Background Although gabapentin has been increasingly prescribed to older adults, the relation between gabapentin initiation and longer-term neurocognitive changes is not well understood. Thus, this study aimed to examine the association of gabapentin initiation with cognitive and motor function decline in older adult participants with cognitive impairment. Methods A retrospective cohort study was conducted using the National Alzheimer’s Coordinating Center Uniform Data Set (2005–March 2023). Participants with cognitive impairment at the visit of gabapentin initiation (i.e., index visit) were included. Using the incidence density sampling method, up to nine non-users were randomly selected for each initiator. Cognitive decline over 1 year was defined as any increase in Clinical Dementia Rating global score (CDR ® GLOB) or a 1-point increase in CDR ® sum of boxes (CDR ® SB). Functional status decline over 1 year was defined as at least a 3-point increase in the Functional Activities Questionnaire (FAQ) sum or a 0.3-point increase of mean of FAQ. Motoric decline over 1 year was defined as new clinician reports of gait disorder, falls, and slowness. To mitigate confounding and selection bias, joint stabilized inverse probability of treatment weights and censoring weights were used. Analyses compared index with index + 1 and index + 2 visits. Results For the study of cognitive and functional status decline, we included 505 initiators (mean age [SD] 78.8 [7.4]; male = 45%) and 4545 non-users (79.2 [7.6]; 50.1%). For the study of motor decline, we included 353 initiators (78.3 [7.2]; 42.8%) and 3177 non-users (78.5 [7.4]; 48.1%).
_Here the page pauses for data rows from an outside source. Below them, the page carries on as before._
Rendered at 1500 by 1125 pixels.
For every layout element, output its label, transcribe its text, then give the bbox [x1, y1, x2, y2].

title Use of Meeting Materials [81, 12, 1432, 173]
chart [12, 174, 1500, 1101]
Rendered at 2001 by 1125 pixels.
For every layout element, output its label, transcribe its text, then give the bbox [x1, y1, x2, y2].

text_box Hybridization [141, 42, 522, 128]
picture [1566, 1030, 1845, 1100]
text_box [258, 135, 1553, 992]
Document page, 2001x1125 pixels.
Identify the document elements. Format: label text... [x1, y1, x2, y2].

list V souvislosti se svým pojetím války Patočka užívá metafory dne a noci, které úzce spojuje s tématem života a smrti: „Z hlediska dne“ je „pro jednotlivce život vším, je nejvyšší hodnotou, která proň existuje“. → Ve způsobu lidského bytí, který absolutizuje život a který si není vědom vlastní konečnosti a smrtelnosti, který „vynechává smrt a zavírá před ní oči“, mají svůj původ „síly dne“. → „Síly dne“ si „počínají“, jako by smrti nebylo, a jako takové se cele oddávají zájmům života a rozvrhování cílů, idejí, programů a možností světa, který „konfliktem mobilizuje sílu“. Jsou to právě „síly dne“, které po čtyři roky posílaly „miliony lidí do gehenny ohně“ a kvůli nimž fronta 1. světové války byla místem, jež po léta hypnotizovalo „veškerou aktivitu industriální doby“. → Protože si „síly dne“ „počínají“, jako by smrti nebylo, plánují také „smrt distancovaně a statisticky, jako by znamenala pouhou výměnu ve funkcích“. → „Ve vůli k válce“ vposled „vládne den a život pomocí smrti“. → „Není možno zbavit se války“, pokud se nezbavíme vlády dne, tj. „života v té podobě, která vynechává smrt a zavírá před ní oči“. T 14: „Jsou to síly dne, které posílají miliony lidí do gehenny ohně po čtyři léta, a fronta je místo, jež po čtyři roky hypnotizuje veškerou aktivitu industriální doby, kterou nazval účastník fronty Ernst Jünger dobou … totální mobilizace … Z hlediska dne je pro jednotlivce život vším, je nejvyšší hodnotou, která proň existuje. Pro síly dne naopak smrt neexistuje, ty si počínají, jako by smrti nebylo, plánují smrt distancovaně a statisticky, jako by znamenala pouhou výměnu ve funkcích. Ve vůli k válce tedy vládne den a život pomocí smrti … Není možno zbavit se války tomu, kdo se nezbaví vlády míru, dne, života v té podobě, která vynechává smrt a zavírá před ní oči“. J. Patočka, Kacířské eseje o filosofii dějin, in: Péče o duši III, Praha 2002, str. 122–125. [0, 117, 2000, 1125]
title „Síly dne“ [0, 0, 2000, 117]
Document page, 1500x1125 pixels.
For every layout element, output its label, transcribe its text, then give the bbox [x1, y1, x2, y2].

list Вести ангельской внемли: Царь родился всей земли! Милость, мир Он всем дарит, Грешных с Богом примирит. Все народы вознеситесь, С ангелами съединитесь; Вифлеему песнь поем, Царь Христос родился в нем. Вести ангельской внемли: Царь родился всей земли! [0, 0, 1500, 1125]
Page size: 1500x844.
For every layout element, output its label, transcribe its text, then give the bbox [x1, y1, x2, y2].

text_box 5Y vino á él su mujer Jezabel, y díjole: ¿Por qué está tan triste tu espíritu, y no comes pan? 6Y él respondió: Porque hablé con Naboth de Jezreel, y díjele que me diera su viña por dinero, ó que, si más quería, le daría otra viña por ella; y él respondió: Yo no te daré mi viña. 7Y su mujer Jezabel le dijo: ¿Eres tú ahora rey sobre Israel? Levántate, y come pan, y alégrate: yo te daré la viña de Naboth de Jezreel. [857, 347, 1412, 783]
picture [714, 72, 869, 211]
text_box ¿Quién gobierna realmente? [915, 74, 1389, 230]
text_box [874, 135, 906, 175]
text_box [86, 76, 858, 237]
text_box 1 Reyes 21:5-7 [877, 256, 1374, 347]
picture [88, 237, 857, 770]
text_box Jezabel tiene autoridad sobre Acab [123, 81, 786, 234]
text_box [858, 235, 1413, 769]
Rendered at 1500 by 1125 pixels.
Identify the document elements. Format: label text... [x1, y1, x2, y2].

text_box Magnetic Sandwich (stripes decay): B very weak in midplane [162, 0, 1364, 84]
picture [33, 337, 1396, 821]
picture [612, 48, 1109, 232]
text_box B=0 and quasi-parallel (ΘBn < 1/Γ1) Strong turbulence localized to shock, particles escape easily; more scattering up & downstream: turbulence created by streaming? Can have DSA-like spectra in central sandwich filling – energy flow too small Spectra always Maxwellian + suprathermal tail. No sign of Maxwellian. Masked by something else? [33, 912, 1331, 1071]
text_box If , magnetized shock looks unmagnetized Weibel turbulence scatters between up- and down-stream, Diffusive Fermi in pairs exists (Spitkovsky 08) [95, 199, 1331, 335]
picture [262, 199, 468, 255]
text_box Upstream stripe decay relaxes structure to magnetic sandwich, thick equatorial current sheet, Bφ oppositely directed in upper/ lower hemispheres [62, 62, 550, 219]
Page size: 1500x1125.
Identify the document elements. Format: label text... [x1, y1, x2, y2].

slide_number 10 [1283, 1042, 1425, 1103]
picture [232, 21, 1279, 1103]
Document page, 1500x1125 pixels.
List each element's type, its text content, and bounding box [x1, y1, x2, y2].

Gabapentin initiation was not statistically associated with decline on CDR ® GLOB, CDR ® SB, FAQ sum, or mean FAQ at the index + 1 or index + 2 visits. However, gabapentin initiation was significantly associated with increased odds of new falls at the index + 2 visit (odds ratio [95% confidence interval] 2.5 [1.3, 4.6]). Conclusions Over 1 or 2 years of follow-up, gabapentin initiation was not associated with decline in cognitive or functional status but was associated with increased odds of falling among research participants with cognitive impairment.